There were no Russians in these parts, nor did the writ of the communist People’s Democratic Party of Afghanistan run here, either. The people were not nomads, for they had villages lower down the mountain. This was their summer pasture-land; where they camped for months at a time, since it was too far from their houses to bring the sheep up every day. They had heard something about a change of regime, but only that it was not popular. Yes, caravans did sometimes come through from the north or south, but people did not stop to spend time or to talk with them. Caravan people always seemed in a hurry to be on their way.

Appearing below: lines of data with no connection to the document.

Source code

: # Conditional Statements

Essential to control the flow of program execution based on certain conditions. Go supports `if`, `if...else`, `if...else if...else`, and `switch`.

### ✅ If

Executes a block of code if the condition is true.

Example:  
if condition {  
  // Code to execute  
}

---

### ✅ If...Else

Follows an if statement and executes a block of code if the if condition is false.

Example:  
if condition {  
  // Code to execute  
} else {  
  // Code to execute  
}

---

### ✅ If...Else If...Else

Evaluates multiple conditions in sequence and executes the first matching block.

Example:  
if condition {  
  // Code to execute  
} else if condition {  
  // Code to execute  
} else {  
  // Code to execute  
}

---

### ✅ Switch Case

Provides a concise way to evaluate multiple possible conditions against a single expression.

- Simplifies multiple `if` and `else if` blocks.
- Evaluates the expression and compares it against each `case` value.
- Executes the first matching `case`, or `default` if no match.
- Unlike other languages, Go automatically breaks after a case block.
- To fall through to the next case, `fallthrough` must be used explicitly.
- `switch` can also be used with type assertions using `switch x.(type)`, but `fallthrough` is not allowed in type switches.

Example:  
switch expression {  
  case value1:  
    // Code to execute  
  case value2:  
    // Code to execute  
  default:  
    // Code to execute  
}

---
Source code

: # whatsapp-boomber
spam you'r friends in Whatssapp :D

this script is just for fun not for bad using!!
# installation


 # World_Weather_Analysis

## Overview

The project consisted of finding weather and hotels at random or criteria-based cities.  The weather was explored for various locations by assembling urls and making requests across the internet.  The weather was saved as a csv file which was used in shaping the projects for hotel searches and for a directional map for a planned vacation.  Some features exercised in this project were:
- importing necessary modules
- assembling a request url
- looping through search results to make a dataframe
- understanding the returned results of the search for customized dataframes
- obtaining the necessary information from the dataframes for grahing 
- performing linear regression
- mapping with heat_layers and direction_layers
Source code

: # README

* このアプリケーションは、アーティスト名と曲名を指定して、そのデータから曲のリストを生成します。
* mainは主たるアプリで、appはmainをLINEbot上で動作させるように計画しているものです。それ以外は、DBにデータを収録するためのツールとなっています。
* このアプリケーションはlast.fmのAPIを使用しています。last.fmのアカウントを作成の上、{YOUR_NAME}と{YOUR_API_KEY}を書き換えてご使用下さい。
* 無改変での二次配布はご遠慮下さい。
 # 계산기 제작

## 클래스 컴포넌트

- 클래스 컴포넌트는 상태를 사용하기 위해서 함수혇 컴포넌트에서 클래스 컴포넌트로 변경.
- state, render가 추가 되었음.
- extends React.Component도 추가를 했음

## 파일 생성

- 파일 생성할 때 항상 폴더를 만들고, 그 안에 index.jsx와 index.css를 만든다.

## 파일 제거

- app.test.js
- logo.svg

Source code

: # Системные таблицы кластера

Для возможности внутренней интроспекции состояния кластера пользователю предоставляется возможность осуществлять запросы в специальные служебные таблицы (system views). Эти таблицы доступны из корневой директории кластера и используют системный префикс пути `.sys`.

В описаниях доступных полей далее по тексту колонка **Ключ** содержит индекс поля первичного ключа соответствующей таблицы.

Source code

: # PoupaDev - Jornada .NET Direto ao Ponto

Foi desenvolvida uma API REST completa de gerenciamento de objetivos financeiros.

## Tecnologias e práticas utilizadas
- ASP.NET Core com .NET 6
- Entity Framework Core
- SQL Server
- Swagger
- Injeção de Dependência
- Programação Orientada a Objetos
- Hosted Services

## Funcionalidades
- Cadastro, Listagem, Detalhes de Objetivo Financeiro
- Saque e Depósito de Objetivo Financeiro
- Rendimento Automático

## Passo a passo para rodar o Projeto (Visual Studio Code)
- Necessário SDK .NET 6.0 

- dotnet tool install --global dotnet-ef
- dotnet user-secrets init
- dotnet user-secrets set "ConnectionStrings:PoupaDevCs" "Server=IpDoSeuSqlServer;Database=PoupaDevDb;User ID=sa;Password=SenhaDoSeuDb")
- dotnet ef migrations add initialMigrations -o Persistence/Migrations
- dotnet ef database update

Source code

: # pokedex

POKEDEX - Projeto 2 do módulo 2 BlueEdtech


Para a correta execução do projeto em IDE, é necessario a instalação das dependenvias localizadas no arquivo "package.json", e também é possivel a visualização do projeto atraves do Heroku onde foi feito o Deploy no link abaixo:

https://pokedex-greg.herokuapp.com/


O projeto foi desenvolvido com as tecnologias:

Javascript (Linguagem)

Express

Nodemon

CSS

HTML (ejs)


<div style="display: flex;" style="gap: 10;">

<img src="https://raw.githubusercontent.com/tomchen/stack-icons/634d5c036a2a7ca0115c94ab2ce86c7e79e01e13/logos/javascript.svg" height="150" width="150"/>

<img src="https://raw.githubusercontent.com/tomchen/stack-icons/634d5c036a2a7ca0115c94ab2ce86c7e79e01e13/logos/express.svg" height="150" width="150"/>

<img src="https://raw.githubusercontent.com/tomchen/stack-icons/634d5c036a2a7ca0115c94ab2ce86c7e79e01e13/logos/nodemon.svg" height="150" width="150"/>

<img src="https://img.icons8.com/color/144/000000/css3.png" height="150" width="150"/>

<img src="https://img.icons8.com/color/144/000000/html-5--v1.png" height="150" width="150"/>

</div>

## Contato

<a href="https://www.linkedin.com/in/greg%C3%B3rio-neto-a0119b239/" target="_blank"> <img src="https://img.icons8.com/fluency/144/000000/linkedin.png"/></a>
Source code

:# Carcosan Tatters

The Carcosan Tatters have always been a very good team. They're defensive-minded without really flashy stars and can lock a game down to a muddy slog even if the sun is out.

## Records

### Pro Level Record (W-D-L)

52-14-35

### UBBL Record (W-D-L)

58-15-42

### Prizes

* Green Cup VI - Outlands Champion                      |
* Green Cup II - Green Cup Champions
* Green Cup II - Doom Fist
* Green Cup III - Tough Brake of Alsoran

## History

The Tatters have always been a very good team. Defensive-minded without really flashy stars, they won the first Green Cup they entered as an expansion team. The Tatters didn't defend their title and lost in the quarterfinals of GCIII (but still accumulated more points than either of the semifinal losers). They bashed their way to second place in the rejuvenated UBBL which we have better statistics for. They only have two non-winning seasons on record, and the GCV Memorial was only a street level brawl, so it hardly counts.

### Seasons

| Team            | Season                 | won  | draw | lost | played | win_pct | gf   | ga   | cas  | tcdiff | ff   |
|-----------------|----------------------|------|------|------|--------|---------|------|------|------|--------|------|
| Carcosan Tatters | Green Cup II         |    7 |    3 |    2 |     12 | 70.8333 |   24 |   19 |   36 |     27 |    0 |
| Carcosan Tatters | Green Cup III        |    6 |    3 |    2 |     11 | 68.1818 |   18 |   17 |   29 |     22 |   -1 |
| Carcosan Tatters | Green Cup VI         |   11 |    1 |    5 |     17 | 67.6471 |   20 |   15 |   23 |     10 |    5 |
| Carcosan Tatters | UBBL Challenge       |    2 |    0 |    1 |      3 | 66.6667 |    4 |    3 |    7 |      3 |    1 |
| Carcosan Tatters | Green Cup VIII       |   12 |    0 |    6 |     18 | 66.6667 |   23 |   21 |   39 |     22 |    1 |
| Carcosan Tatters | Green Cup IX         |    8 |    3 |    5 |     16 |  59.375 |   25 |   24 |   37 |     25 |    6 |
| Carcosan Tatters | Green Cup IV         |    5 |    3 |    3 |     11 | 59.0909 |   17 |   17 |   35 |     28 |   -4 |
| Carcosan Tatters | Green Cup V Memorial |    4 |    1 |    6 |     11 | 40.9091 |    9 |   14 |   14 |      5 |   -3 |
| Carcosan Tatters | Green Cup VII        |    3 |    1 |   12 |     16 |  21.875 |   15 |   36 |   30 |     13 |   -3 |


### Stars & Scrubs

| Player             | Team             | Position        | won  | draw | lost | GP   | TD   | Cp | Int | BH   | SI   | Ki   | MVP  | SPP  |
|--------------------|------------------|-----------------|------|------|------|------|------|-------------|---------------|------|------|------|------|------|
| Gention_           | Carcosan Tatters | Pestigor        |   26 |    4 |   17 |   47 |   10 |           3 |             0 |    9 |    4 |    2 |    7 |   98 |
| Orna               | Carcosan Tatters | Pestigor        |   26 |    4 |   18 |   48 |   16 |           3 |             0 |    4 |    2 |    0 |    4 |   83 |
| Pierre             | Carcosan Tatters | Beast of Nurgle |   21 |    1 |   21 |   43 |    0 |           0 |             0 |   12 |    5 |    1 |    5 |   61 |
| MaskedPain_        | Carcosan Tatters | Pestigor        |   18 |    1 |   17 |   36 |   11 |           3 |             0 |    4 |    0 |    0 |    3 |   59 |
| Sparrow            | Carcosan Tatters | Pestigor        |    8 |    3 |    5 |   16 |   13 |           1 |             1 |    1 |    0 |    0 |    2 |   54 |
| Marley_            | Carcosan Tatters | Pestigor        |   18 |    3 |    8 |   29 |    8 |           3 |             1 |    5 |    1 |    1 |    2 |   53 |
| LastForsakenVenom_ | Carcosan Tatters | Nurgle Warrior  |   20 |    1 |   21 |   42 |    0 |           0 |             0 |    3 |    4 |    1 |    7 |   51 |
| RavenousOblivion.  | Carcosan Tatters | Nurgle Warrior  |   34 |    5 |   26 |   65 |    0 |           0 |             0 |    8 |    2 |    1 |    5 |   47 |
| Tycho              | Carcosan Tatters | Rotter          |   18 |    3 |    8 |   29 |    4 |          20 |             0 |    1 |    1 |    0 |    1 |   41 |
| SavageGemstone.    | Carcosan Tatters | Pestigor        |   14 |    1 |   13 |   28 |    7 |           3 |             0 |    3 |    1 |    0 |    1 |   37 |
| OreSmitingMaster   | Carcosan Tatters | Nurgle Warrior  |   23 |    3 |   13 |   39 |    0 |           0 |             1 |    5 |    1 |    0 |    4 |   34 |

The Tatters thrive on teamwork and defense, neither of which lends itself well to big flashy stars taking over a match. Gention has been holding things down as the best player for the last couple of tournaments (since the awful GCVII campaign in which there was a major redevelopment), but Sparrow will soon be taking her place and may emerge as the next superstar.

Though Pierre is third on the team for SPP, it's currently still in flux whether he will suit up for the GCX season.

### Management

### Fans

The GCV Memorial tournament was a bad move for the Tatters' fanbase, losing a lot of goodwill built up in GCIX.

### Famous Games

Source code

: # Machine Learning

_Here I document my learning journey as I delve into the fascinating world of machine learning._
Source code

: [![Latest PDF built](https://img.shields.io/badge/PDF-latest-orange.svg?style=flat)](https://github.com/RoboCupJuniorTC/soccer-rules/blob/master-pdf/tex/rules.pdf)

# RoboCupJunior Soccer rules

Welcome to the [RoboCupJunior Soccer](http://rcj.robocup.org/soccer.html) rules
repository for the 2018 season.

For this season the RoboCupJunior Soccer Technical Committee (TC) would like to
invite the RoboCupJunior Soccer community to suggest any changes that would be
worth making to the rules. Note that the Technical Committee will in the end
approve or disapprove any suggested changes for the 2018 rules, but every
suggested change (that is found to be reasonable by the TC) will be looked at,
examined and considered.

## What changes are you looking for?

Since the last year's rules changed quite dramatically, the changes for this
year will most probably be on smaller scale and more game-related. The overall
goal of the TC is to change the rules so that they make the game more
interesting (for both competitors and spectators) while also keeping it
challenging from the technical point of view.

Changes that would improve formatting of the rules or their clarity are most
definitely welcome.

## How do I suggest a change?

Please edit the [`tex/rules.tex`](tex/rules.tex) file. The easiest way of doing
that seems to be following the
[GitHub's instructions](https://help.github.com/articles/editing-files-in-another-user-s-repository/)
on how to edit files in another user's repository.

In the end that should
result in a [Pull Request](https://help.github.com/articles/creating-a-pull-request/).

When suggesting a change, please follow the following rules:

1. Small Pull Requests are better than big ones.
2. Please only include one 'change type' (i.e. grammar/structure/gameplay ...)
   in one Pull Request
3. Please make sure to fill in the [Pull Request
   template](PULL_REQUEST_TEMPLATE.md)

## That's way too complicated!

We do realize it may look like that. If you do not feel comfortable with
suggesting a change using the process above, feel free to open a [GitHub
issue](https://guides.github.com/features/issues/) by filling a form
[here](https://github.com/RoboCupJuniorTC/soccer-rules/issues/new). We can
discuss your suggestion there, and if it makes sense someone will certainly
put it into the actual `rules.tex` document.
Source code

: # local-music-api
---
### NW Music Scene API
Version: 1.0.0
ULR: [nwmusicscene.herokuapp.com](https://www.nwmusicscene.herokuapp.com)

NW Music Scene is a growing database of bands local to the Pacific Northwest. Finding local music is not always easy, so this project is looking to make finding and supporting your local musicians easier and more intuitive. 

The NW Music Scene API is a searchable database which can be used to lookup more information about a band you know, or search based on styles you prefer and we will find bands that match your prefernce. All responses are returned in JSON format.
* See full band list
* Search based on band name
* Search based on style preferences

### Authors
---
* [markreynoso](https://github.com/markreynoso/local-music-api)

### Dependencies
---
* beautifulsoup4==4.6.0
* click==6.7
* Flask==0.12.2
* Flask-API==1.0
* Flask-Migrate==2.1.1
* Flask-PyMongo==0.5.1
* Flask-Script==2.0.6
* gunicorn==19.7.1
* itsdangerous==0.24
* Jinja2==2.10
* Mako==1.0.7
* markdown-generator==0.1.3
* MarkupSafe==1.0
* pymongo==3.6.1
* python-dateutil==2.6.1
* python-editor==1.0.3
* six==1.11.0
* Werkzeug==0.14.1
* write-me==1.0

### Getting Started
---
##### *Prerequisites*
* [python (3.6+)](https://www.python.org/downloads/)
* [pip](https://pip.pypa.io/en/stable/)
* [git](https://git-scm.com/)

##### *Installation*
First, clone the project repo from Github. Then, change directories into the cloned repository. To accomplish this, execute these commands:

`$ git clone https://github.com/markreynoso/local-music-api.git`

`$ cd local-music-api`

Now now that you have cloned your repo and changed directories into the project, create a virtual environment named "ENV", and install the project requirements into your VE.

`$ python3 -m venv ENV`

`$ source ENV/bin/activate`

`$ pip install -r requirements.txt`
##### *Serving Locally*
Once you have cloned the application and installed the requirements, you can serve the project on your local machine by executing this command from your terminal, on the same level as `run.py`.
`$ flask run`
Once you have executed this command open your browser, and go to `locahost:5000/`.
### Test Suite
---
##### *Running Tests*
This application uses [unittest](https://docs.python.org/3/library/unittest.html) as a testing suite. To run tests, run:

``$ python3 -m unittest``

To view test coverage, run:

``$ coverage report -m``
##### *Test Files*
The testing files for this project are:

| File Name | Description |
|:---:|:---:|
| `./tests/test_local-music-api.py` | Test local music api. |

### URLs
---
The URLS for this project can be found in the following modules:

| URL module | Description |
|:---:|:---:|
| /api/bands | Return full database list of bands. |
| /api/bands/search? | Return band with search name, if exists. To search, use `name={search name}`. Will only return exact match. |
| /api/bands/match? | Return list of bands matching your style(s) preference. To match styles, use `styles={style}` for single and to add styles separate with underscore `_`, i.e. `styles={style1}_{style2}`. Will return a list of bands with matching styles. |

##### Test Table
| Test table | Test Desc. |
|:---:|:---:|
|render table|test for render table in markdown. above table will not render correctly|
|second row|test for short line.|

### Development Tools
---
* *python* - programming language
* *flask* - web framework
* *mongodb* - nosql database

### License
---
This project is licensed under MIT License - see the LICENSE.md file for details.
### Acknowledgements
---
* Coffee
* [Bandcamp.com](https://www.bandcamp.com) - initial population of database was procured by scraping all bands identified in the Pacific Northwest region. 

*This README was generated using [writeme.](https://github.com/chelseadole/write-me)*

The shepherds showed little interest in The Eagle’s plans: to them, a caravan was a caravan, a body of people carrying on their own way of life, like the sheep people had theirs. They would take nothing for allowing the animals to graze on their ground, but bartered their delicious cake made of pounded walnuts and hazelnuts with honey for a few boxes of matches: a real luxury for them. Ordinarily, they explained, they kept a fire or two burning all the time to provide such heat and light as they needed. Adam fell asleep that night, thinking how idyllic a life it would be, to become a sheep farmer in the high mountains, to build his own house, to hunt and fish and live on hazelnut bread and yoghurt, forgetting the disaster of the lost money, and the not very good prospects of a small band like his trying to attack the might of the Russian Army at its great base of Qizil Qala.